Olly Wicken on when it's appropriate to venture onto the turf

 

The very best moments as a football fan are the moments of overwhelming elation. It might be an injury-time winner, or a third goal against an invincible Liverpool side, or a fourth goal at the Kennel against The Team Whose Name Must Not Be Spoken. Emotion swamps your rational faculties. You find yourself shedding your composure, your self-control, your shirt. Possibly even your trousers. Often you hug strangers. Sometimes you dry-hump the pillar next to you. Very occasionally you lose your mind so completely that you invade the pitch.

At Watford, pitch invasions have been the appropriate delirious reaction to our first-ever promotion to the Second Division in April 1969, our first-ever promotion to the top flight in May 1982, and the extraordinary 20-second turnaround that led to “Here’s Hogg, Deeney!” in May 2013. These were peak high-on-life moments.

Once, though, Watford fans got it badly wrong. It was 2 May 2015. I’m fully aware it’s a painful memory for most of us, but we need to examine it. We’d secured promotion to the Premier League the previous weekend. Vydra’s goal at Brighton had been a brilliant moment without being decisive, so we’d learned of our promotion away from the stadium. (Without a pitch to invade, some of us had thrown ourselves into the sea.) Now we had a home game where we could be crowned Champions if we won – at home to Sheffield Wednesday.

On ninety minutes, things were looking good. We were 1-0 up, comfortably the better side. Around me in the Sir Elton John stand, people started leaving their seats to run onto the pitch at the final whistle. I understood their excitement. We were about to win a trophy we’d never won before. But then Wednesday equalised.

For me, this changed everything. We weren’t winning any more. We wouldn’t be Champions. Atdhe Nuhiu had denied me the sort of wild ecstasy that might have sent me charging onto the turf. But Watford fans were still pouring down out of their seats, getting ready to invade the pitch at the final whistle. They were spilling onto the playing area, interfering with the team’s attempts to score again and win. They were preventing the success they wanted to celebrate.

I couldn’t understand it. Why would anyone still want to invade the pitch now that we were failing to get what we wanted? As people around me continued to head down to the front, I got annoyed. If we didn’t win, I told myself, any pitch invasion would be premeditated, token, lame, false. Soon, the final whistle came. The fans ran on anyway.

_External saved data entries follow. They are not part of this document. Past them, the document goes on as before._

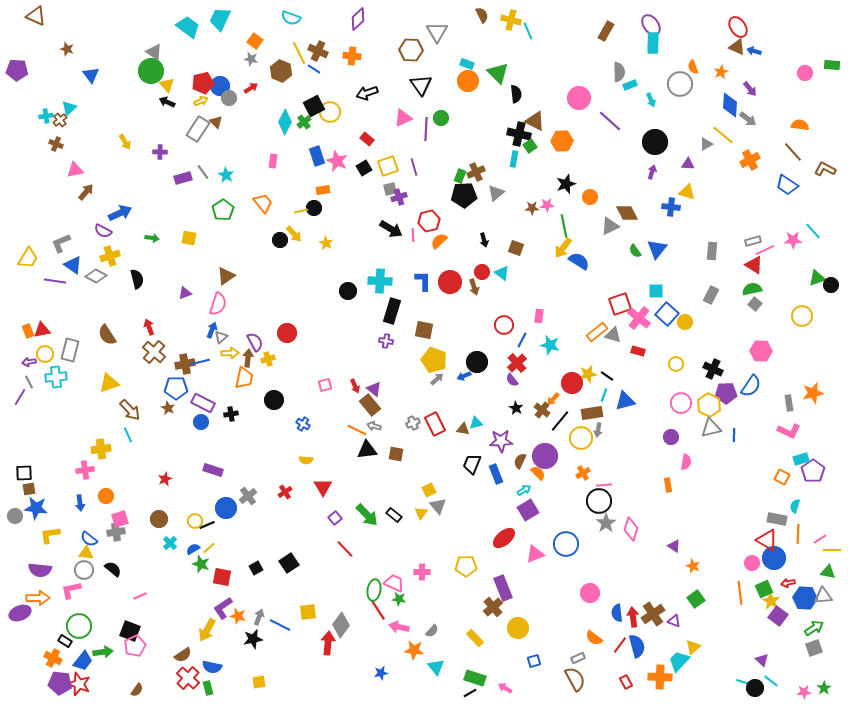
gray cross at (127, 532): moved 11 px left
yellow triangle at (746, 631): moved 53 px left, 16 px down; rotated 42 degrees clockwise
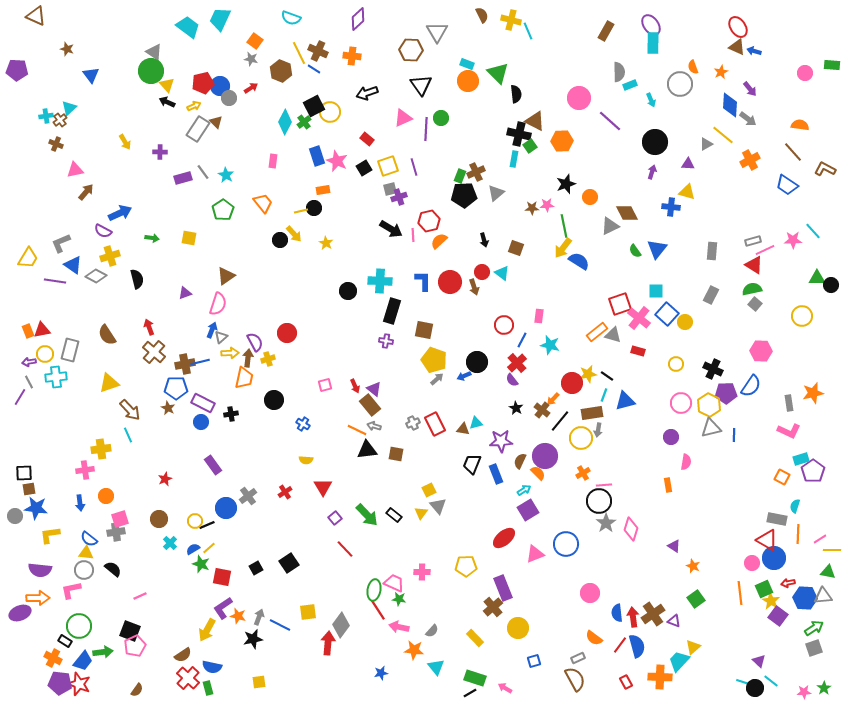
yellow arrow at (201, 101): moved 7 px left, 5 px down
green triangle at (817, 278): rotated 18 degrees clockwise
purple rectangle at (213, 470): moved 5 px up; rotated 36 degrees clockwise
purple triangle at (762, 660): moved 3 px left, 1 px down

I watched from my seat, simmering with anger. For all of us, this was one of the very worst moments as a football fan – having triumph snatched from you at the death – but these fans were behaving as if it was one of the very best. Looking back, five years on, I now realise that, as I watched, I was scapegoating my fellow fans for my frustration and disappointment. They were seeing the positive side. Watford had been promoted and they wanted to carry on partying regardless. I have no right to criticise them for having fun and celebrating a terrific achievement.

But – and this is the point of reliving the hurt of that game – I have every right to criticise them for devaluing the currency of pitch invasions. That’s my agenda here. Pitch invasions need to be cherished and ringfenced. They should be an instinctive crowd reaction to triumphant moments on the pitch. No one should decide to go on the pitch anyway if the moment didn’t happen.

Think back to the proper spontaneous invasions. The scramble out of your seat, not noticing that you’re scraping your shins. Falling over the advertising hoarding and landing on your face, but not caring. Running in every direction with no clue where to go. Recklessly grabbing someone – anyone – and blurting out a marriage proposal (perhaps). That is how to invade a pitch.

So, please. At the end of this season, if it goes well and we’re about to win promotion back to the Premier League, please stay in your seat as the final whistle approaches. Keep saying to yourself “I’m not allowed on the pitch, I must keep off the pitch”. And then, as the season climaxes in a mind-warping moment of release and joy, just let yourself go and see where your legs take you.